Task instructions
Your answer must be an exact transcription of the data, with every picture omitted.

Provided data
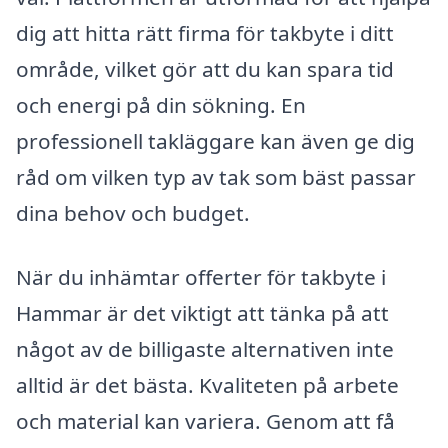
dig att hitta rätt firma för takbyte i ditt
område, vilket gör att du kan spara tid
och energi på din sökning. En
professionell takläggare kan även ge dig
råd om vilken typ av tak som bäst passar
dina behov och budget.
När du inhämtar offerter för takbyte i
Hammar är det viktigt att tänka på att
något av de billigaste alternativen inte
alltid är det bästa. Kvaliteten på arbete
och material kan variera. Genom att få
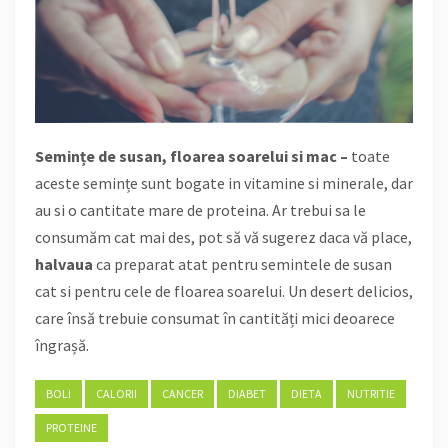
Semințe de susan, floarea soarelui si mac –
toate
aceste semințe sunt bogate in vitamine si minerale, dar
au si o cantitate mare de proteina. Ar trebui sa le
consumăm cat mai des, pot să vă sugerez daca vă place,
halvaua
ca preparat atat pentru semintele de susan
cat si pentru cele de floarea soarelui. Un desert delicios,
care însă trebuie consumat în cantități mici deoarece
îngrașă.
BOLI
CALORII
CANCER
DIABET
DIETA
NUTRITIE
PROTEINE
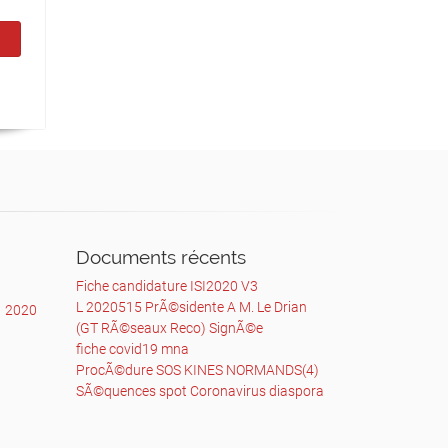
Documents récents
Fiche candidature ISI2020 V3
L 2020515 PrÃ©sidente A M. Le Drian
1
2020
(GT RÃ©seaux Reco) SignÃ©e
fiche covid19 mna
ProcÃ©dure SOS KINES NORMANDS(4)
SÃ©quences spot Coronavirus diaspora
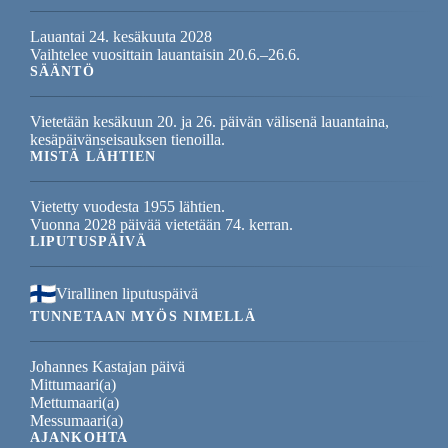
Lauantai 24. kesäkuuta 2028
Vaihtelee vuosittain lauantaisin 20.6.–26.6.
SÄÄNTÖ
Vietetään kesäkuun 20. ja 26. päivän välisenä lauantaina,
kesäpäivänseisauksen tienoilla.
MISTÄ LÄHTIEN
Vietetty vuodesta 1955 lähtien.
Vuonna 2028 päivää vietetään 74. kerran.
LIPUTUSPÄIVÄ
Virallinen liputuspäivä
TUNNETAAN MYÖS NIMELLÄ
Johannes Kastajan päivä
Mittumaari(a)
Mettumaari(a)
Messumaari(a)
AJANKOHTA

Task response
dig att hitta rätt firma för takbyte i ditt
område, vilket gör att du kan spara tid
och energi på din sökning. En
professionell takläggare kan även ge dig
råd om vilken typ av tak som bäst passar
dina behov och budget.
När du inhämtar offerter för takbyte i
Hammar är det viktigt att tänka på att
något av de billigaste alternativen inte
alltid är det bästa. Kvaliteten på arbete
och material kan variera. Genom att få
Semințe de susan, floarea soarelui si mac –
toate
aceste semințe sunt bogate in vitamine si minerale, dar
au si o cantitate mare de proteina. Ar trebui sa le
consumăm cat mai des, pot să vă sugerez daca vă place,
halvaua
ca preparat atat pentru semintele de susan
cat si pentru cele de floarea soarelui. Un desert delicios,
care însă trebuie consumat în cantități mici deoarece
îngrașă.
BOLI
CALORII
CANCER
DIABET
DIETA
NUTRITIE
PROTEINE
Documents récents
Fiche candidature ISI2020 V3
L 2020515 PrÃ©sidente A M. Le Drian
1
2020
(GT RÃ©seaux Reco) SignÃ©e
fiche covid19 mna
ProcÃ©dure SOS KINES NORMANDS(4)
SÃ©quences spot Coronavirus diaspora
Lauantai 24. kesäkuuta 2028
Vaihtelee vuosittain lauantaisin 20.6.–26.6.
SÄÄNTÖ
Vietetään kesäkuun 20. ja 26. päivän välisenä lauantaina,
kesäpäivänseisauksen tienoilla.
MISTÄ LÄHTIEN
Vietetty vuodesta 1955 lähtien.
Vuonna 2028 päivää vietetään 74. kerran.
LIPUTUSPÄIVÄ
Virallinen liputuspäivä
TUNNETAAN MYÖS NIMELLÄ
Johannes Kastajan päivä
Mittumaari(a)
Mettumaari(a)
Messumaari(a)
AJANKOHTA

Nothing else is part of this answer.